Tropical Cyclone Narelle Crosses Australia
Tropical Cyclone Narelle tracked across the northern edge of Australia in late March 2026 as a powerful storm system that made multiple landfalls between March 20 and March 23, 2026, bringing destructive winds and heavy rainfall to Queensland, the Northern Territory and parts of Western Australia. Satellite data from NASA’s NOAA‑21 VIIRS instrument captured the cyclone as it approached the northeastern Queensland coast with a defined eye and extensive convective cloud bands indicative of a mature tropical system. The system’s prolonged interaction with the continent’s topography and saturated ground conditions contributed to flash flooding and widespread precipitation across regions that were already wet from earlier rainfall events.

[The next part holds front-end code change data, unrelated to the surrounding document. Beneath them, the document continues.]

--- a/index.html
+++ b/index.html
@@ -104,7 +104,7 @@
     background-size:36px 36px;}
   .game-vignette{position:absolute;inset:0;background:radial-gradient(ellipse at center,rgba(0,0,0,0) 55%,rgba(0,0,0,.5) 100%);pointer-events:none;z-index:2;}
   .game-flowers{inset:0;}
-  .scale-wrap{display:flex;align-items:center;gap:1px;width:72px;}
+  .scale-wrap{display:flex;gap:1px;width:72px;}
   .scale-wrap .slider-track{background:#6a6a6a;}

Narelle intensified substantially over the Coral Sea, reaching Australia’s tropical cyclone peak classification equivalent to sustained winds near 225 kilometers per hour, roughly comparable to a major hurricane intensity on the Saffir‑Simpson scale. NASA Earth Observatory imagery shows the storm’s spiral bands and dense central core of deep convection associated with strong wind fields and heavy precipitation for communities along its path. Ocean surface temperatures along the cyclone’s track were observed to be 0.5 to 1.0 degrees Celsius above average, a factor that can enhance tropical cyclone energy and rainfall potential due to greater heat and moisture availability in the lower atmosphere.

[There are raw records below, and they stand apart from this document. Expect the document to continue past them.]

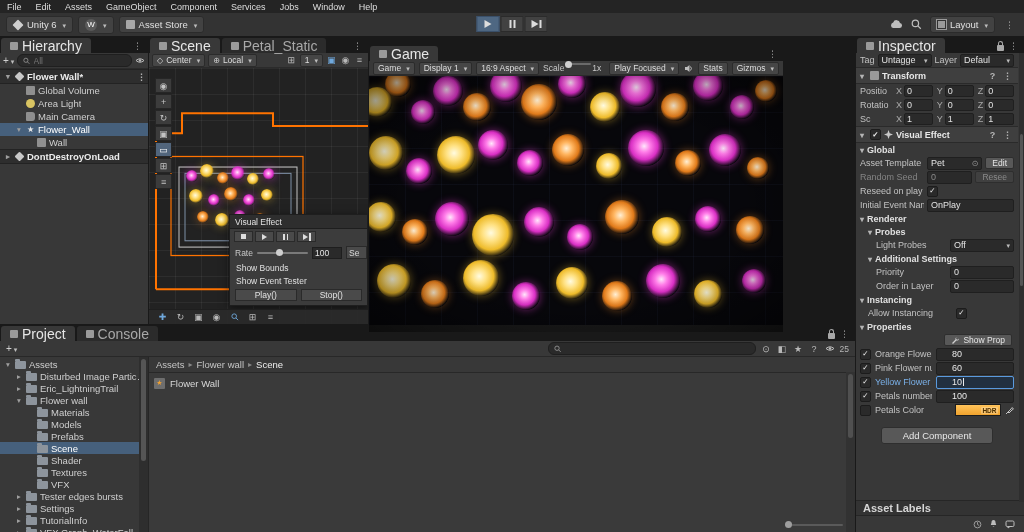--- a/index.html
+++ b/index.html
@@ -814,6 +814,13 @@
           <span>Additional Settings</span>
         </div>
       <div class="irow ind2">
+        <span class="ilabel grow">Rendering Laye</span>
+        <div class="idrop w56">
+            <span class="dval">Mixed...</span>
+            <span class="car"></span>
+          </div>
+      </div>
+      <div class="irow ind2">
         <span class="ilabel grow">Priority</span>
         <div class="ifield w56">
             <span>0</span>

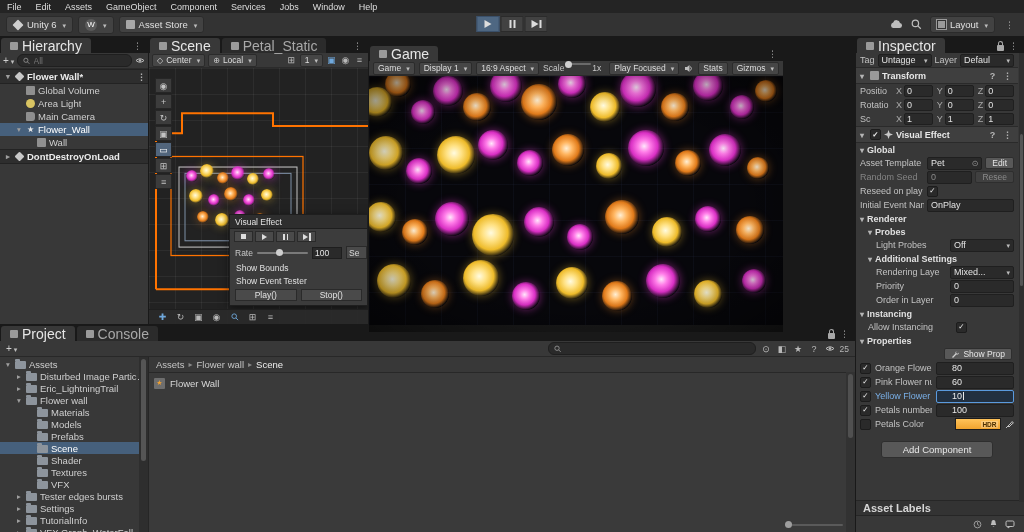--- a/index.html
+++ b/index.html
@@ -827,6 +827,13 @@
           </div>
       </div>
       <div class="irow ind2">
+        <span class="ilabel grow">Sorting Layer</span>
+        <div class="idrop w56">
+            <span class="dval">Default</span>
+            <span class="car"></span>
+          </div>
+      </div>
+      <div class="irow ind2">
         <span class="ilabel grow">Order in Layer</span>
         <div class="ifield w56">
             <span>0</span>

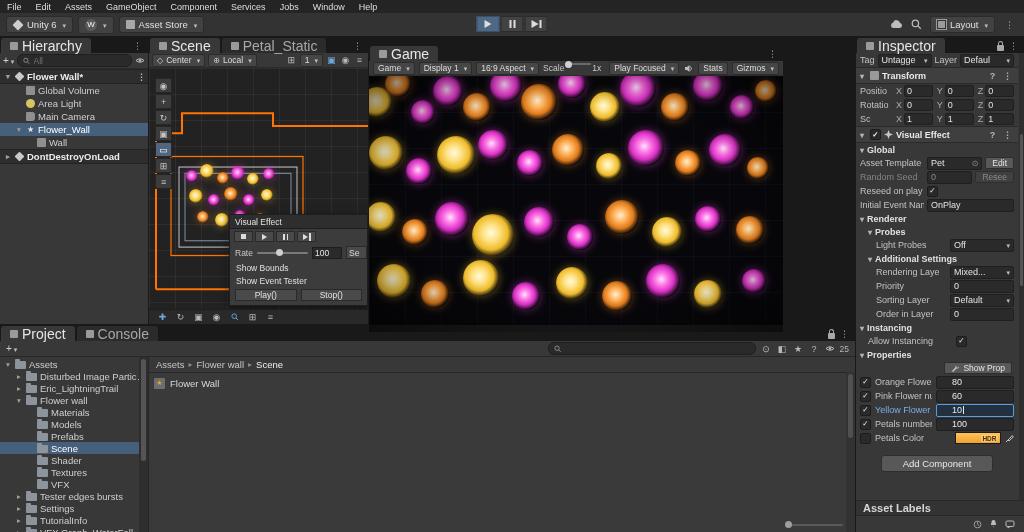--- a/index.html
+++ b/index.html
@@ -173,7 +173,7 @@
   .eyedrop{display:flex;align-items:center;}
   .showprop{margin-right:2px;}
   .add-comp{display:block;margin:10px auto 6px;width:112px;height:17px;background:#585858;border:1px solid #2e2e2e;border-radius:3px;color:#e8e8e8;font-size:9.5px;font-family:inherit;}
-  .asset-labels{height:14px;background:#333;border-top:1px solid #262626;display:flex;align-items:center;padding:0 7px;color:#d6d6d6;font-weight:bold;font-size:11px;}
+  .asset-labels{height:14px;background:#333;border-top:1px solid #262626;display:flex;align-items:center;padding:0 7px;color:#d6d6d6;font-weight:bold;font-size:15px;}
   .status-icons{height:16px;display:flex;align-items:center;justify-content:flex-end;gap:7px;padding:0 9px;background:#383838;border-top:1px solid #262626;}
   .insp-scroll{position:absolute;right:0;top:16px;bottom:30px;width:5px;background:#2e2e2e;}
   .insp-thumb{position:absolute;left:1px;right:1px;top:18%;height:34%;background:#555;border-radius:2px;}

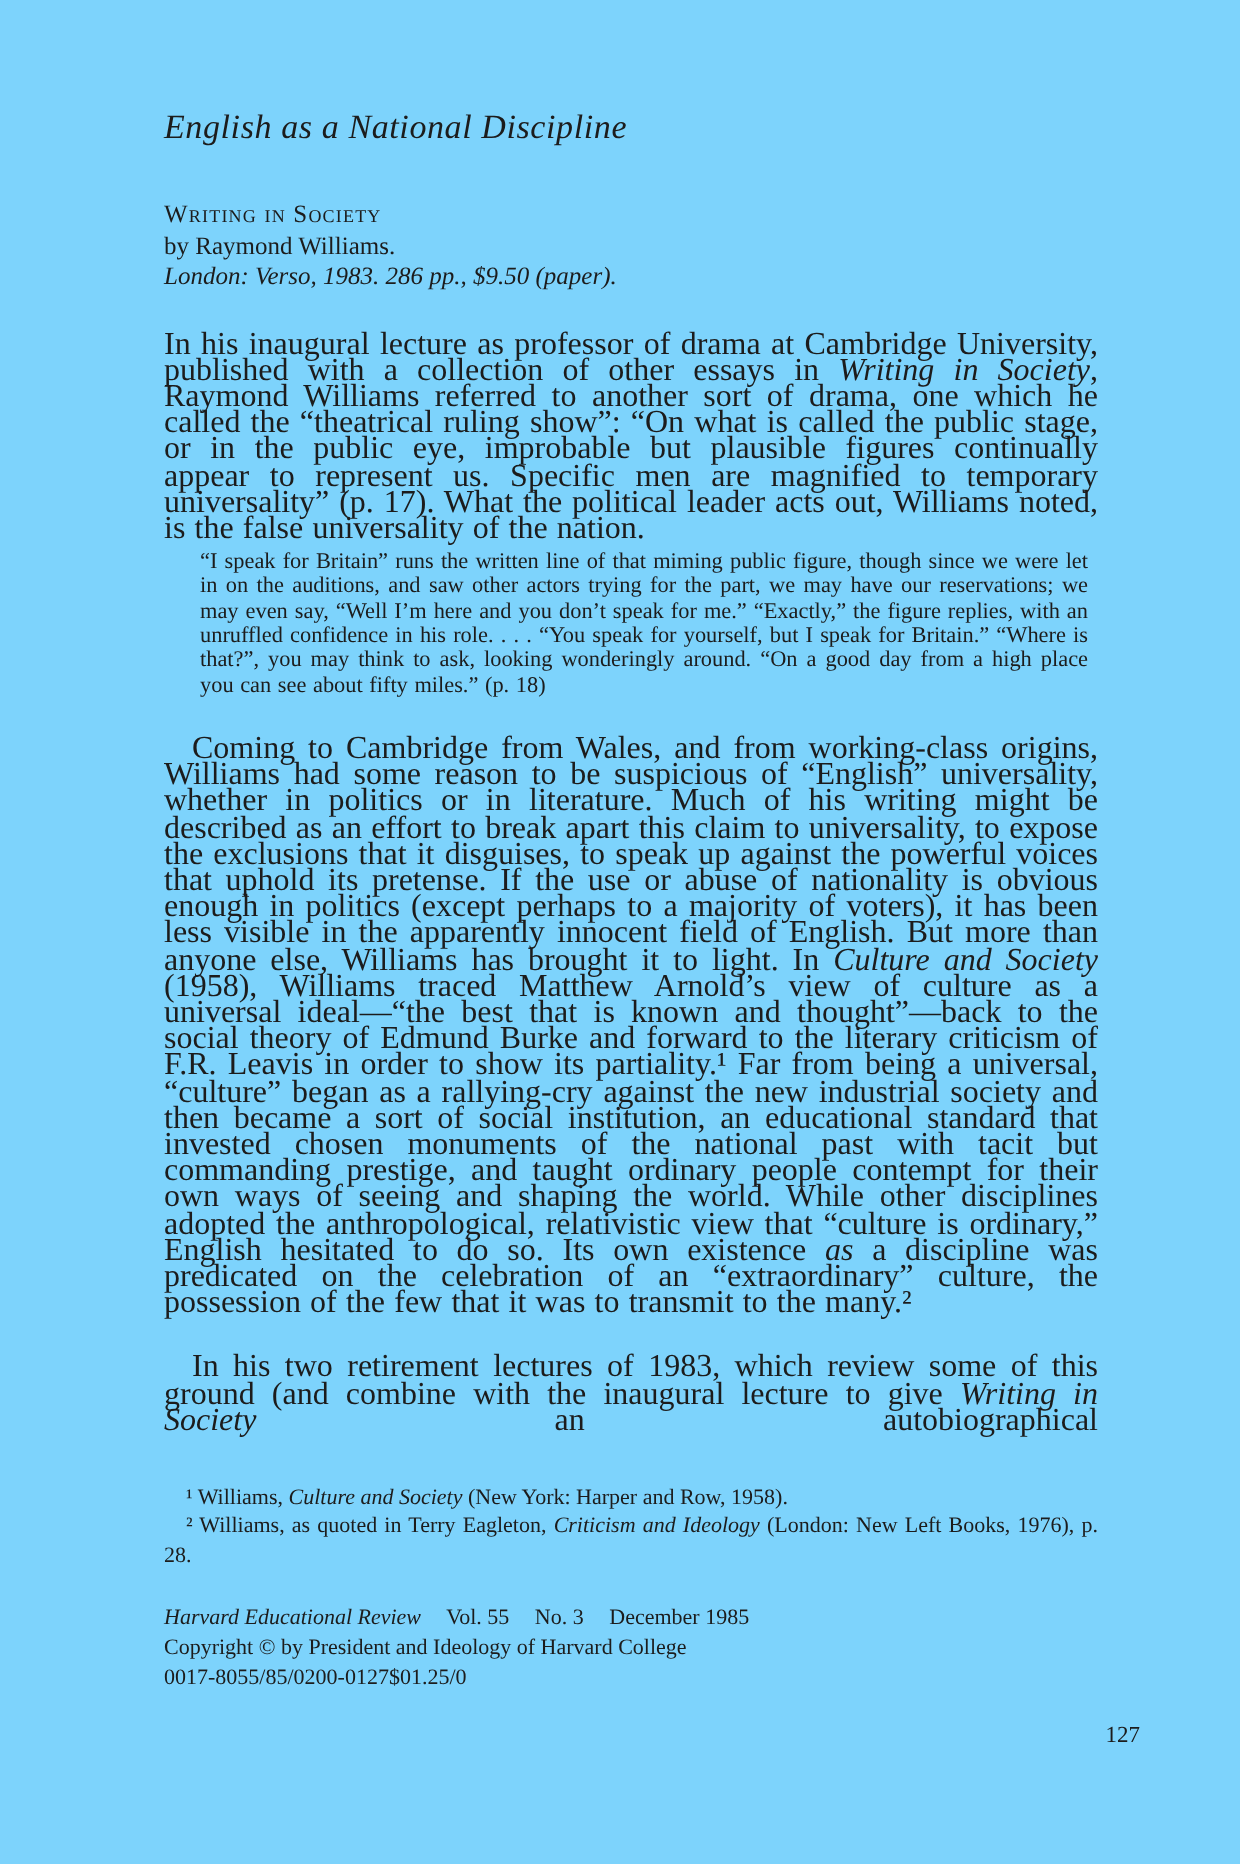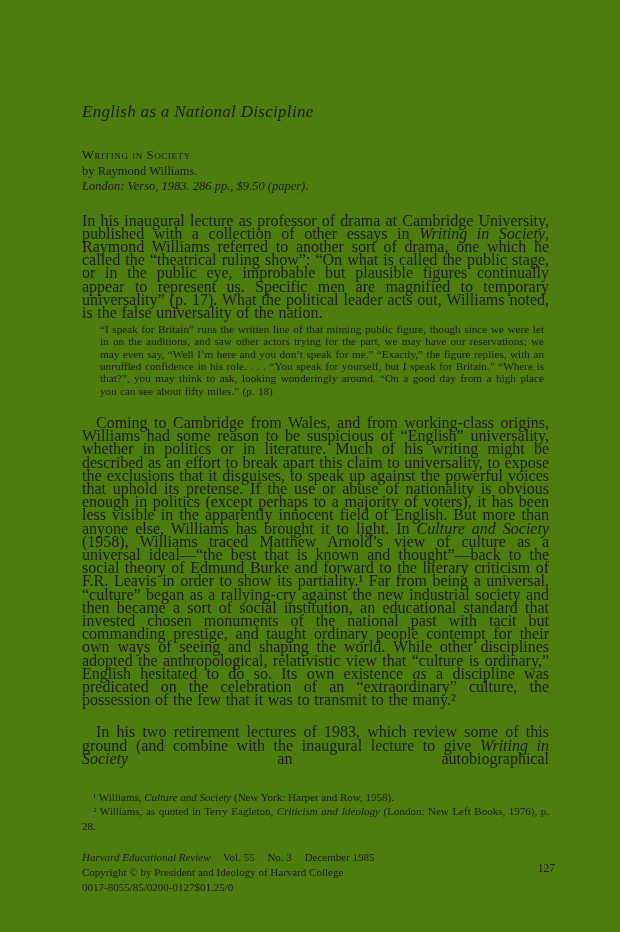--- a/index.html
+++ b/index.html
@@ -12,11 +12,11 @@
     width: 620px;
     height: 932px;
     margin: 0 auto;
-    background: #4d7c0f;
+    background: #7dd3fc;
     color: #1c1c1c;
     font-family: "Liberation Serif", "DejaVu Serif", serif;
     box-sizing: border-box;
-    padding: 102px 71px 0 82px;
+    padding: 54px 71px 0 82px;
     overflow: hidden;
   }
   .review-title {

The path taken by Narelle across northern Australia was notable for its longevity and multiple impacts in distinct geographic regions. After initial landfall in Queensland, the system maintained organized structure as it crossed inland into the Northern Territory before emerging over the Indian Ocean, where forecasts suggest potential restrengthening. Such long‑lived tropical cyclones illustrate the complex interactions between large‑scale oceanographic conditions and regional atmospheric circulation patterns that shape extreme weather events in the Australian cyclone region. Continued satellite monitoring by NASA Earth science missions supports situational awareness of storm structure and precipitation fields, which inform meteorological agencies and emergency managers about ongoing weather hazard evolution.